Just the other day the CEOs of Britain Inc (Boris Johnson) and Italy Inc (Mario Draghi) resigned not because they are tired but because they lost the confidence of their parliamentarians. In Nigeria, however, our president openly confessed that he couldn’t wait to leave office because he was ‘tired of working 6,7 or 8 hours a day’ for Nigeria, a county of 200m+ and yet, nothing was said about it beyond the ‘rantings’ of irritant news media and their jobless columnists. Even on occasions when our parliamentarians got angry, (over insecurity, insubordination of the Customs boss, budgetary figures, and the Electoral Bill) NOTHING happened.

Of course, we should not be surprised because the Senate president unabashedly said he would approve any request from Buhari because he meant well for the country, while the Speaker declared that he preferred being rubber stamp to being at loggerheads. The funny thing is that while the president is just getting tired of Nigeria, Nigerians are long tired of him and eagerly await his exit from the exalted and most powerful office in the world.

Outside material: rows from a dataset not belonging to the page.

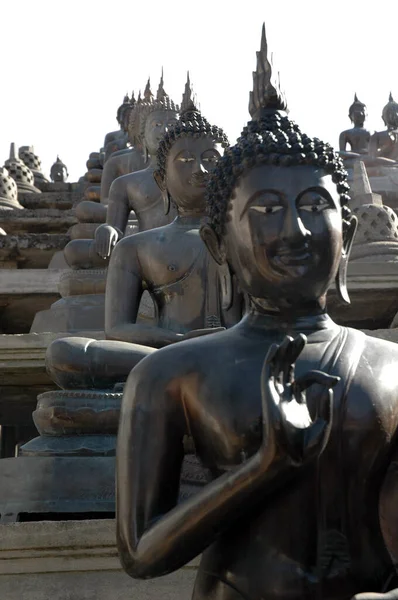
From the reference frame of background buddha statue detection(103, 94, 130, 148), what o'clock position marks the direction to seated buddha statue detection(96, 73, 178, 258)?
The seated buddha statue is roughly at 12 o'clock from the background buddha statue.

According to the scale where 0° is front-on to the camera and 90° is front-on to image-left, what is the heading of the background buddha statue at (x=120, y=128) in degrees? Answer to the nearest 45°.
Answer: approximately 0°

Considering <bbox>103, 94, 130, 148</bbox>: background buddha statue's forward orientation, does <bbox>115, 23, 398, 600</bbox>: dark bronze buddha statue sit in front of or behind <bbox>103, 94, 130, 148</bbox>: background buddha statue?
in front

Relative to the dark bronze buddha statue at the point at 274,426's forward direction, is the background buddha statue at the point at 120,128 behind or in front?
behind

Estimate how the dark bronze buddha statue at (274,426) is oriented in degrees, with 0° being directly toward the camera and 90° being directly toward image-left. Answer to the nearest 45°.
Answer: approximately 0°

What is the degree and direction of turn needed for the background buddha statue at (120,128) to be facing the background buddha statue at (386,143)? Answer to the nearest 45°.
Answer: approximately 90° to its left

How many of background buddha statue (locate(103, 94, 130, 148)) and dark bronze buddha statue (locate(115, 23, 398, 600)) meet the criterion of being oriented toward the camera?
2
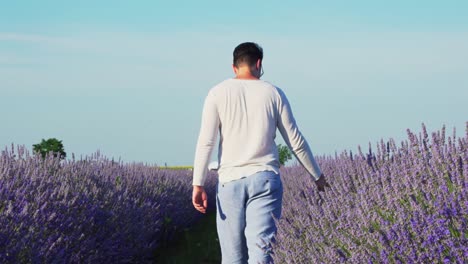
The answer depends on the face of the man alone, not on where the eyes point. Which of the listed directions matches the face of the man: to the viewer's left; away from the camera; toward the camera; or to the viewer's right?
away from the camera

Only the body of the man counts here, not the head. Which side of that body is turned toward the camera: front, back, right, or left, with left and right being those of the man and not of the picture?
back
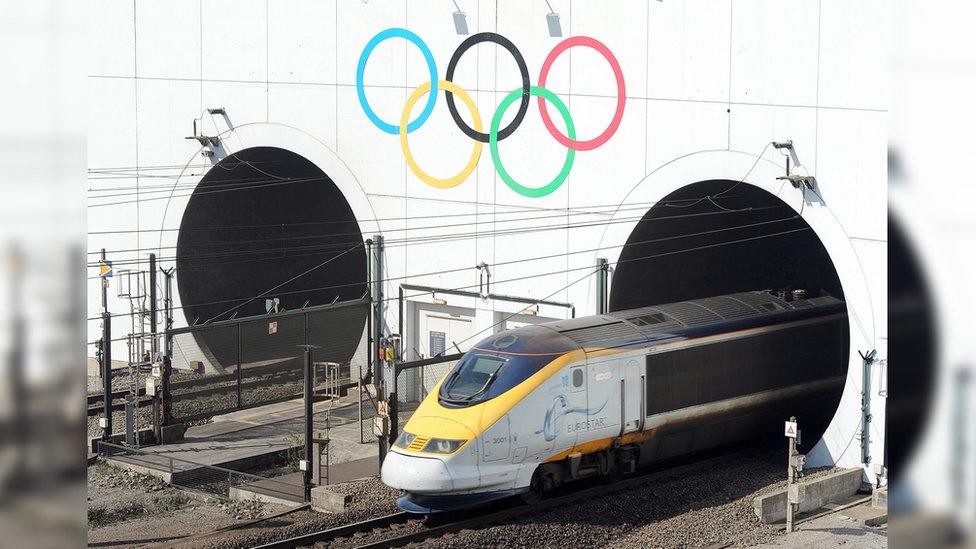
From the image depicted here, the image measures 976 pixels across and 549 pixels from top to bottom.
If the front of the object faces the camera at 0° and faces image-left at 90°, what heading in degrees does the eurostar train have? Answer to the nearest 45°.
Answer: approximately 45°

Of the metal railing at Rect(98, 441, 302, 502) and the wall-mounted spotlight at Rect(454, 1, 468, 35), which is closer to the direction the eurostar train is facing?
the metal railing

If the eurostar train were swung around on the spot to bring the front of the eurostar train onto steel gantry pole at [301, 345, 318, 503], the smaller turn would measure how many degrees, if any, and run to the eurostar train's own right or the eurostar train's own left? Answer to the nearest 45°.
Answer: approximately 45° to the eurostar train's own right

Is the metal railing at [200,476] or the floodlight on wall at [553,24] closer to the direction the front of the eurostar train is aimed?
the metal railing

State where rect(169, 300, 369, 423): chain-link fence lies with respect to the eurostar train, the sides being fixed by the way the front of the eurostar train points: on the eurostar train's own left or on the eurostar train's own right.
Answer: on the eurostar train's own right

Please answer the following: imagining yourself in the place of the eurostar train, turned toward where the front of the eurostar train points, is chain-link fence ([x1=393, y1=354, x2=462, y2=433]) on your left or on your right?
on your right

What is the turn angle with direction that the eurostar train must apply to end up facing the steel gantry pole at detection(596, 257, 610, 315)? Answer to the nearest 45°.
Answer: approximately 135° to its right
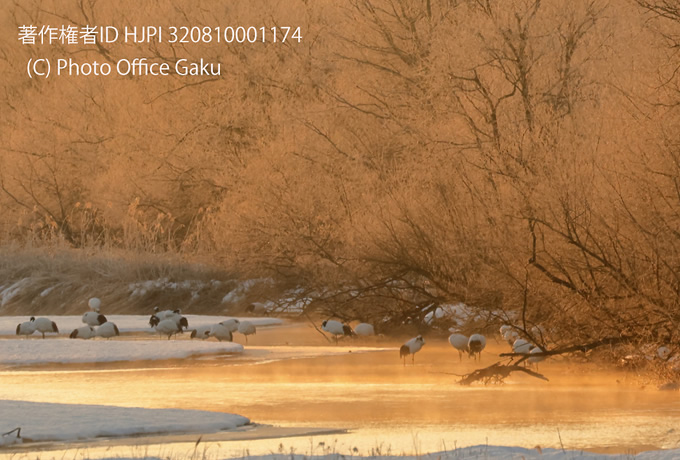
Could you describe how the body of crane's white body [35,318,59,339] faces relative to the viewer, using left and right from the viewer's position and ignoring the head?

Sometimes ago, the bandits desecrated Aso Rock, infiltrated the NDA, shot down a military aircraft. They cordoned off Kaduna by attacking Kaduna Airport, bombing the Kaduna-Abuja train and taking over Kaduna-Abuja highway.

They then attacked the presidential convoy, invaded our high profile Kuje Prison with 1001 motorcycles, where they preached and even shared money to the inmates. And then an Emir in Zamfara crowed Alero, certified bandit declared wanted for murdering 52 people in Kadisau, 2019, a chief.

As the presidency was busy explaining why they can’t bomb the forests, the bandits audaciously promised to kidnap the president and el-Rufai and followed it up by attacking the presidential guards. Yet, while others are shot for thought crimes, these are treated with Christian Dior deodorant.

Read also: Kidnappers, bandits zeroing in on clerics, religious bodies

Now, Unity schools within FCT have been closed due to ‘worsening insecurity.’ An indication that Abuja is not safe. And in a cruel twist of fate, PMB was invited to deliver a lecture on insecurity in Liberia… and he accepted! We have a disquieting level of unemployment, underemployment, misemployment (an engineer teaching in a private primary school) and malemployment (a graduate selling recharge-card).

If you are lucky to see a $, it costs N700. Debt servicing is 119 percent of revenue in the first 4 months of 2022; ASUU is on strike since February and NLC is protesting in support but N265 billion has been invested in foreign education as at May 2022. Corruption is being vigorously contained in a situation when the accountant-general could easily privatise N100bn+, as agency fees for disbursing public funds.

The price of petrol surreptitiously rose to N179 (it was just reduced in Zimbabwe) while the landing cost is N470; we have spent N23 trillion in the past 17 years on amoebic subsidy which PMB rightly described a scam. and JetA1 fuel goes for N900, the same price as diesel and kerosenes. Lending rate is at 25 percent while banks pay 2 percent on deposits, as inflation rate is 19 percent debt per capita is now N180000 (N6900 in 2015). This is as about 100 million of our compatriots are in multidimensional poverty, while HDI is at the bottom.

Social tension is unbelievably high and yet after 7 years of a Northern Fulani-Moslem president, the ruining party picks another Muslim from a zone that had 8 years presidency and 8 years VPship since 1999 and paired him with another Muslim (for which unknown bishops had to be procured to shore up the MM ticked). The ‘main opposition party’ also gives it to another Northern Fulani Moslem.

This is while Deborah is still fresh in the grave. Suddenly, people who have benefited from obscene quota and scandalous Federal Character policies are reminding us that religion does not matter (while Islam is splashed everywhere in our Constitution) and are talking of competence.

Indeed, as Asa warned during the NNPC repainting ceremony, there is fire on the mountain. 2023 is indeed an opportunity to start afresh; any mistake will be fatal.